• _REQUIREMENT_:
Of the entries below, restate word for word only the section that runs from the line with "index tip: (581, 216)" to the line with "pinky tip: (658, 246)", counting both ends.

• _PROVIDED DATA_:
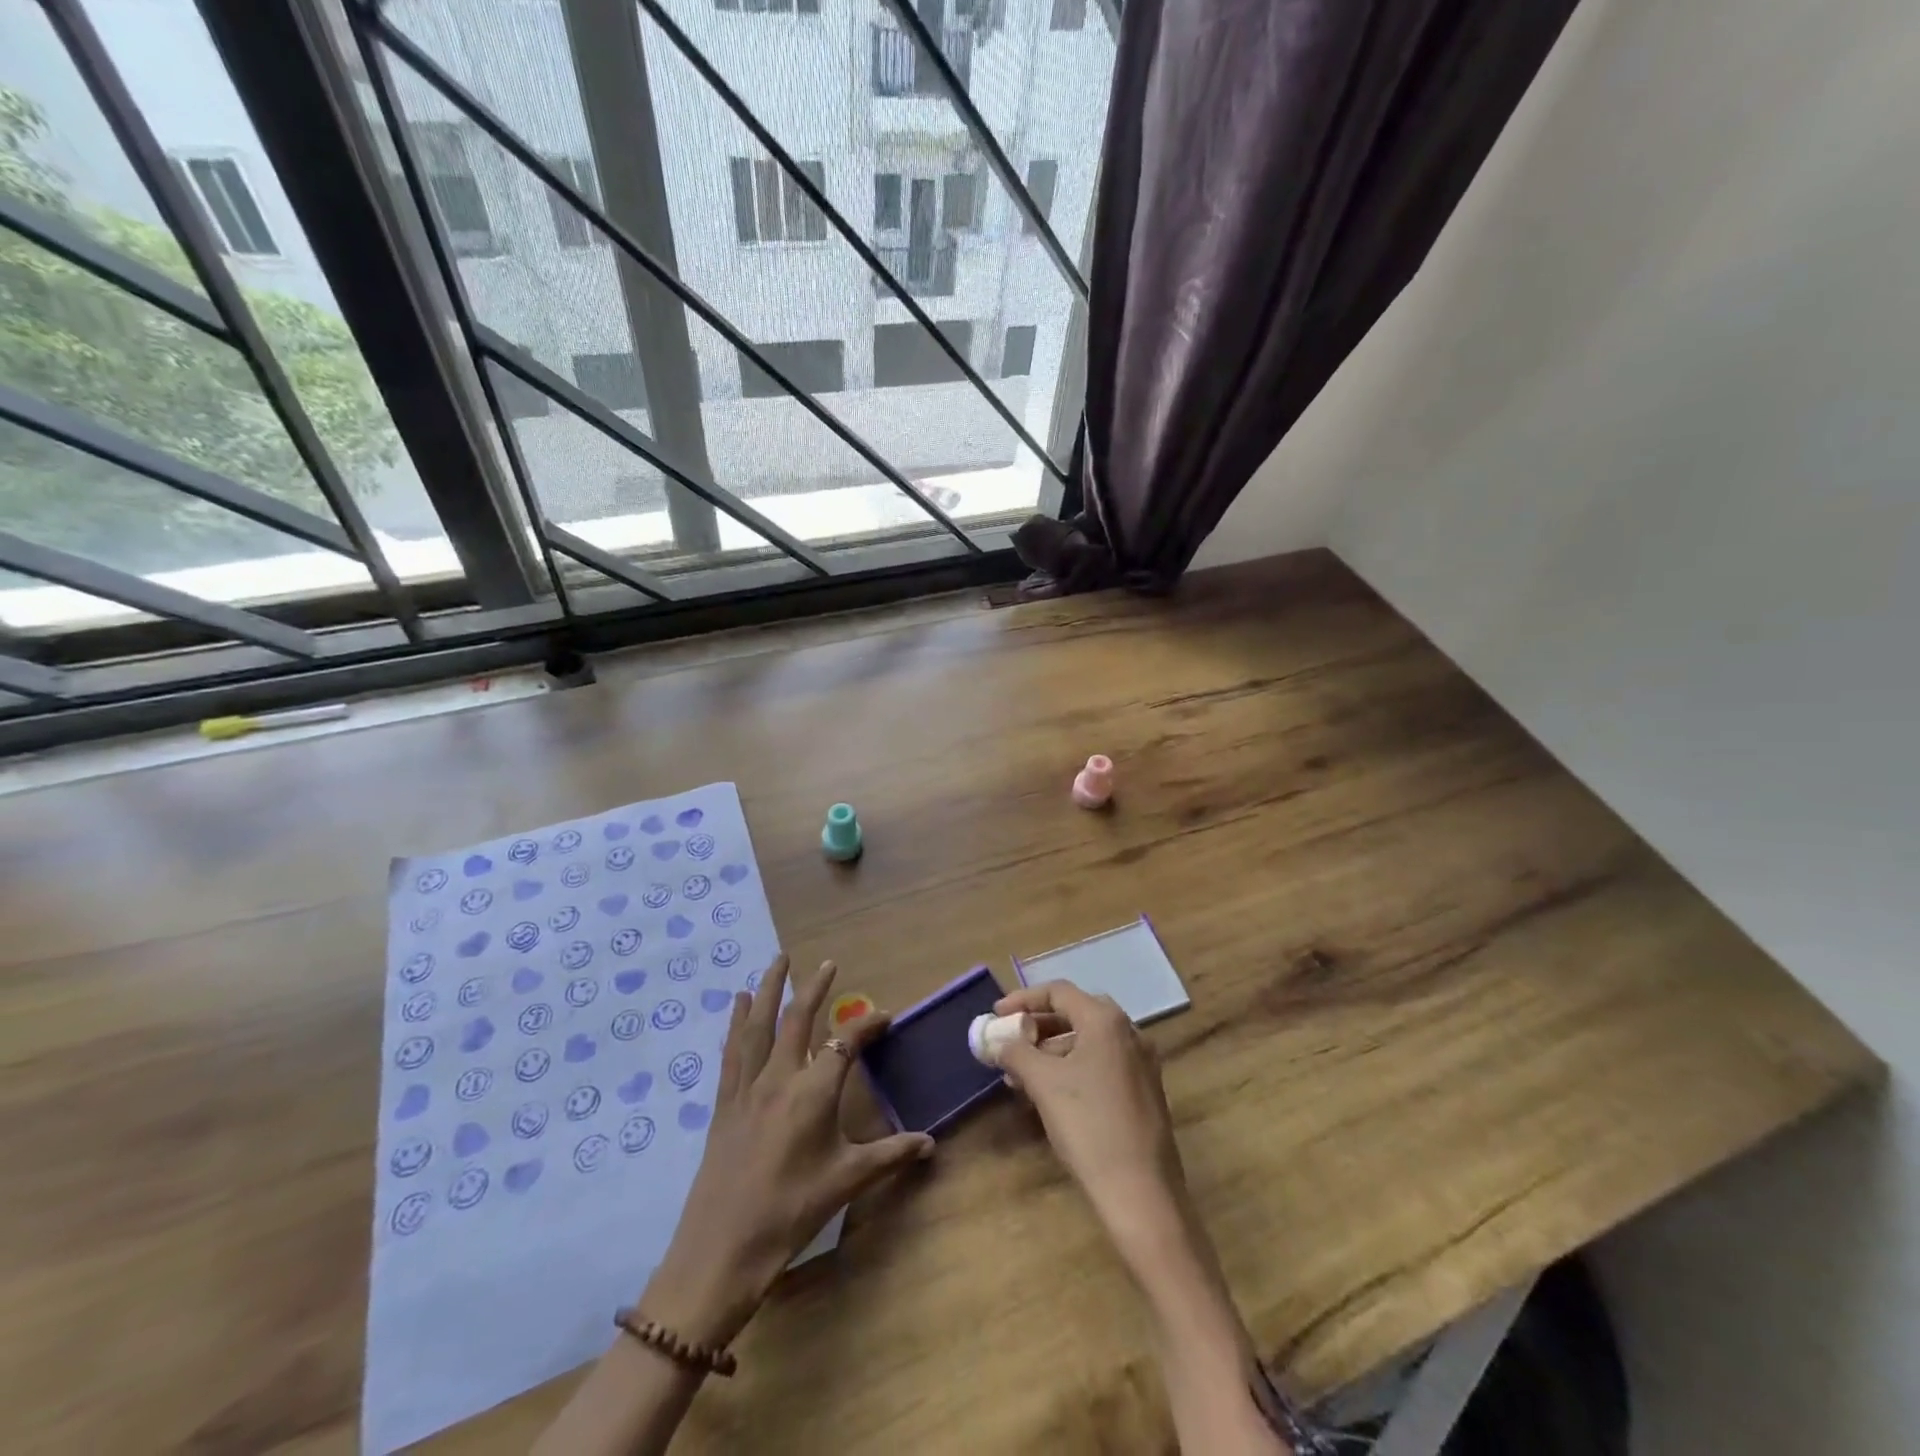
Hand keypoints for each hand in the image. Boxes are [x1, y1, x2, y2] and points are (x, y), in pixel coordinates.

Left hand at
==
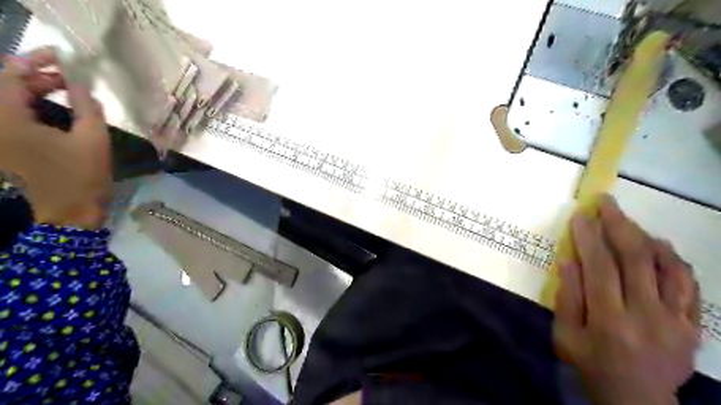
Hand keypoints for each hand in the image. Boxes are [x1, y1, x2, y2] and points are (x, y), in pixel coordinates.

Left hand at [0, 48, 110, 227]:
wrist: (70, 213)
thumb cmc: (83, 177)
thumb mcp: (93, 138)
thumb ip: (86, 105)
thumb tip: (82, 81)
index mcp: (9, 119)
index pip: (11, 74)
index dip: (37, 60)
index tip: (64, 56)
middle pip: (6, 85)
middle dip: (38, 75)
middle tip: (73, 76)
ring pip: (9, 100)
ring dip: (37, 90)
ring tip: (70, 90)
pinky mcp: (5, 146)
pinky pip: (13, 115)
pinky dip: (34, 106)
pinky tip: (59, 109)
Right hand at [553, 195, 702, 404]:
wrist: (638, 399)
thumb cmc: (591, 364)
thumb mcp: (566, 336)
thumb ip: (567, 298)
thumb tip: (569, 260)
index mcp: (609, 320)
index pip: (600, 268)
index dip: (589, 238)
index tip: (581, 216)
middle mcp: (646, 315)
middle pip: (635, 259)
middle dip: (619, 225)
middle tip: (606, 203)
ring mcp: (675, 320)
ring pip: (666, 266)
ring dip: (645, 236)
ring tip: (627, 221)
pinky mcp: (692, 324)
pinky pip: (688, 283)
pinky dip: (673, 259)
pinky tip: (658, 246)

• _ANSWER TO THIS TASK_:
index tip: (581, 216)
middle mcp: (646, 315)
middle pip: (635, 259)
middle dip: (619, 225)
middle tip: (606, 203)
ring mcp: (675, 320)
ring pip: (666, 266)
ring dip: (645, 236)
ring tip: (627, 221)
pinky mcp: (692, 324)
pinky pip: (688, 283)
pinky dip: (673, 259)
pinky tip: (658, 246)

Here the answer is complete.